Problem description —
The entries are to be duplicated exactly, with nothing left out.

Material supplied —
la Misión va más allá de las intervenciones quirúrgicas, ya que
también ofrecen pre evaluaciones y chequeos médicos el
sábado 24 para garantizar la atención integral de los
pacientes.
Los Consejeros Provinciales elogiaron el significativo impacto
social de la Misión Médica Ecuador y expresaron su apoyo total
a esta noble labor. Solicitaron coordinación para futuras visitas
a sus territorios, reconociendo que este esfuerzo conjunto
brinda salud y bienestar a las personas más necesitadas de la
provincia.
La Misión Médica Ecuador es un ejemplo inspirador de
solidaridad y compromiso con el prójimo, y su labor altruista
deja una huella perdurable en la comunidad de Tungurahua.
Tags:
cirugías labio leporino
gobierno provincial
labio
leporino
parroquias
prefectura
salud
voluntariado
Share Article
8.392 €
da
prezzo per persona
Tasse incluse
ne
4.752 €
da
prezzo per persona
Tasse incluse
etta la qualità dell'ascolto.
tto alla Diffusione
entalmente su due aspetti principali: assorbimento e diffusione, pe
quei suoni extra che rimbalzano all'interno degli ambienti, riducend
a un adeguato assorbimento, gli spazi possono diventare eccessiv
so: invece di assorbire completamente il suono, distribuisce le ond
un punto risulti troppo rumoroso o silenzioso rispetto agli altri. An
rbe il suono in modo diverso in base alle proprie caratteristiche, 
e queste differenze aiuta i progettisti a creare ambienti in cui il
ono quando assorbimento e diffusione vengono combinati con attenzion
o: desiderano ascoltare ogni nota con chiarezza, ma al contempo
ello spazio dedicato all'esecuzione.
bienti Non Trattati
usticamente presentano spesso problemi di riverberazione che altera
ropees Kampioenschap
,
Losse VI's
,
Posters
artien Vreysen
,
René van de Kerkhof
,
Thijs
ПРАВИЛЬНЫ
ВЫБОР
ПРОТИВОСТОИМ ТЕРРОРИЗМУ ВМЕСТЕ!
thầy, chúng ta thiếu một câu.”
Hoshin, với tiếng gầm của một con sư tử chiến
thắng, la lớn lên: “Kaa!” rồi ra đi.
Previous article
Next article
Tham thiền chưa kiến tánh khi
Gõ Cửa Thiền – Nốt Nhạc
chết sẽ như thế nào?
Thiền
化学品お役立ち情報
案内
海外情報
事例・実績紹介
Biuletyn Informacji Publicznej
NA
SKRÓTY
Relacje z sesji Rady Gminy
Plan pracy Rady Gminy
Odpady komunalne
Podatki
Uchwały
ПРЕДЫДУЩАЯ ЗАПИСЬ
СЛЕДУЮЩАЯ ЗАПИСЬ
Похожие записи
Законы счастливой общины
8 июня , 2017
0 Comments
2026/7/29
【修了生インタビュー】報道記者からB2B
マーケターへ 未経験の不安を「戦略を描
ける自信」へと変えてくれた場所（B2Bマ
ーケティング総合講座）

Expected output —
la Misión va más allá de las intervenciones quirúrgicas, ya que
también ofrecen pre evaluaciones y chequeos médicos el
sábado 24 para garantizar la atención integral de los
pacientes.
Los Consejeros Provinciales elogiaron el significativo impacto
social de la Misión Médica Ecuador y expresaron su apoyo total
a esta noble labor. Solicitaron coordinación para futuras visitas
a sus territorios, reconociendo que este esfuerzo conjunto
brinda salud y bienestar a las personas más necesitadas de la
provincia.
La Misión Médica Ecuador es un ejemplo inspirador de
solidaridad y compromiso con el prójimo, y su labor altruista
deja una huella perdurable en la comunidad de Tungurahua.
Tags:
cirugías labio leporino
gobierno provincial
labio
leporino
parroquias
prefectura
salud
voluntariado
Share Article
8.392 €
da
prezzo per persona
Tasse incluse
ne
4.752 €
da
prezzo per persona
Tasse incluse
etta la qualità dell'ascolto.
tto alla Diffusione
entalmente su due aspetti principali: assorbimento e diffusione, pe
quei suoni extra che rimbalzano all'interno degli ambienti, riducend
a un adeguato assorbimento, gli spazi possono diventare eccessiv
so: invece di assorbire completamente il suono, distribuisce le ond
un punto risulti troppo rumoroso o silenzioso rispetto agli altri. An
rbe il suono in modo diverso in base alle proprie caratteristiche, 
e queste differenze aiuta i progettisti a creare ambienti in cui il
ono quando assorbimento e diffusione vengono combinati con attenzion
o: desiderano ascoltare ogni nota con chiarezza, ma al contempo
ello spazio dedicato all'esecuzione.
bienti Non Trattati
usticamente presentano spesso problemi di riverberazione che altera
ropees Kampioenschap
,
Losse VI's
,
Posters
artien Vreysen
,
René van de Kerkhof
,
Thijs
ПРАВИЛЬНЫ
ВЫБОР
ПРОТИВОСТОИМ ТЕРРОРИЗМУ ВМЕСТЕ!
thầy, chúng ta thiếu một câu.”
Hoshin, với tiếng gầm của một con sư tử chiến
thắng, la lớn lên: “Kaa!” rồi ra đi.
Previous article
Next article
Tham thiền chưa kiến tánh khi
Gõ Cửa Thiền – Nốt Nhạc
chết sẽ như thế nào?
Thiền
化学品お役立ち情報
案内
海外情報
事例・実績紹介
Biuletyn Informacji Publicznej
NA
SKRÓTY
Relacje z sesji Rady Gminy
Plan pracy Rady Gminy
Odpady komunalne
Podatki
Uchwały
ПРЕДЫДУЩАЯ ЗАПИСЬ
СЛЕДУЮЩАЯ ЗАПИСЬ
Похожие записи
Законы счастливой общины
8 июня , 2017
0 Comments
2026/7/29
【修了生インタビュー】報道記者からB2B
マーケターへ 未経験の不安を「戦略を描
ける自信」へと変えてくれた場所（B2Bマ
ーケティング総合講座）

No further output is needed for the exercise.